The condensed refrigerant liquid entering the condenser 2 is evaporated while cooling the cooling water in reverse. The evaporated refrigerant is circulated back to the compressor 1 through the four-way solenoid valve 11 and the suction pressure regulating valve 14. At this time, the solenoid valve 21 of the cooling water system is opened, and the cooling water cooled by the condensation refrigerant liquid in the condenser 2 is circulated directly to the expansion tank 5 without passing through the cooling tower 4.

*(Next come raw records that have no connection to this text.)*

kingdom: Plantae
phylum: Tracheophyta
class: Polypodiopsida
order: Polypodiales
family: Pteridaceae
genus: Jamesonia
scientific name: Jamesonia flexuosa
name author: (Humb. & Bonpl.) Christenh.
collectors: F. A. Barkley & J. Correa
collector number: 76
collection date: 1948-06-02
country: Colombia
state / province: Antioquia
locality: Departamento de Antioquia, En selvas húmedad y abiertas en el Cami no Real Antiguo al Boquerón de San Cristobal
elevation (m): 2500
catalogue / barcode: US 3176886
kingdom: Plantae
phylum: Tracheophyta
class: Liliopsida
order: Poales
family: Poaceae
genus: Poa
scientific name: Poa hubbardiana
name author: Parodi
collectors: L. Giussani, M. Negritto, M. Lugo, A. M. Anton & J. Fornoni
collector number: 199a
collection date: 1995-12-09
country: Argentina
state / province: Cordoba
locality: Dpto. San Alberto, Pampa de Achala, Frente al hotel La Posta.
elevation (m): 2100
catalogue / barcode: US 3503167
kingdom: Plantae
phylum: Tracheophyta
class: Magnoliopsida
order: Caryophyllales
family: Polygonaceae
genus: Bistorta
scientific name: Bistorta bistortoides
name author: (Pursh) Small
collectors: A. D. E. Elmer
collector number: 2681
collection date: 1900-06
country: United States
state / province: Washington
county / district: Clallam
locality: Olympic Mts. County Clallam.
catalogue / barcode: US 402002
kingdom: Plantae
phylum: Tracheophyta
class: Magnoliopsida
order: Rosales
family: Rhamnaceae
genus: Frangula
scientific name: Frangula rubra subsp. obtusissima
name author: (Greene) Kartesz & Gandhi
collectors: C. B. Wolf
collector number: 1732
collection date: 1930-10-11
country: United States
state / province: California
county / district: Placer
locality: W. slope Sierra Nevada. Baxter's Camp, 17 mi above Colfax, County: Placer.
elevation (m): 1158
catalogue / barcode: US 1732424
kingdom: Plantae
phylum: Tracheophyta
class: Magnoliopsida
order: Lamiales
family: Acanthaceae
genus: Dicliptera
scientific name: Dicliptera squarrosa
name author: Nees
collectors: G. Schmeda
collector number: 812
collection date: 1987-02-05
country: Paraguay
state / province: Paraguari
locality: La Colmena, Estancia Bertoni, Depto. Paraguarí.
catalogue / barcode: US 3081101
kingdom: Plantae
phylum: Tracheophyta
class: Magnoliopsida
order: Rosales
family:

As described above, the defrosting operation of the refrigeration cycle proceeds simply by bypassing the high temperature and high pressure gas discharged to the compressor 1 by the four-way solenoid valve 11 and directly sending it to the evaporator 3. There is a double effect of cooling the cooling water while increasing the condensed refrigerant liquid removed from the condenser (2) in the reverse principle.

Therefore, if the cooling water cooled during the defrosting operation is resisted to the expansion tank 5, the cooling water can be used without operating the cooling tower 4 for a predetermined time during the freezing operation, thereby reducing the operation rate of the cooling tower 4. It can be.

As described above, according to the present invention, the defrosting operation is possible even with a simpler device, thereby simplifying the device and reducing the operation rate of the cooling tower.

Claims (1)

In a conventional refrigeration cycle including a refrigerant circulation system circulated to the compressor, condenser, evaporator and a cooling water circulation system circulated to the cooling tower, expansion tank and condenser, the refrigerant pipe connected to the discharge port of the compressor (1) and the condenser (2) side; The refrigerant pipes connected from the evaporator 3 to the inlet of the compressor 1 cross each other, and the four-way solenoid valve 11 is installed at the intersection thereof, and the refrigerant pipe leading from the condenser 2 to the evaporator 3 is forward. Expansion valve 12 and check valve 13 tank, reverse expansion valve 12 'and check valve 13' tank are connected in parallel, while condenser 2 to cooling tower 4 is connected to cooling water pipe 4 Refrigeration cycle, characterized in that the solenoid valve 21 is directly connected between the cooling water pipe connected to the expansion tank (5) in the cooling tower (4).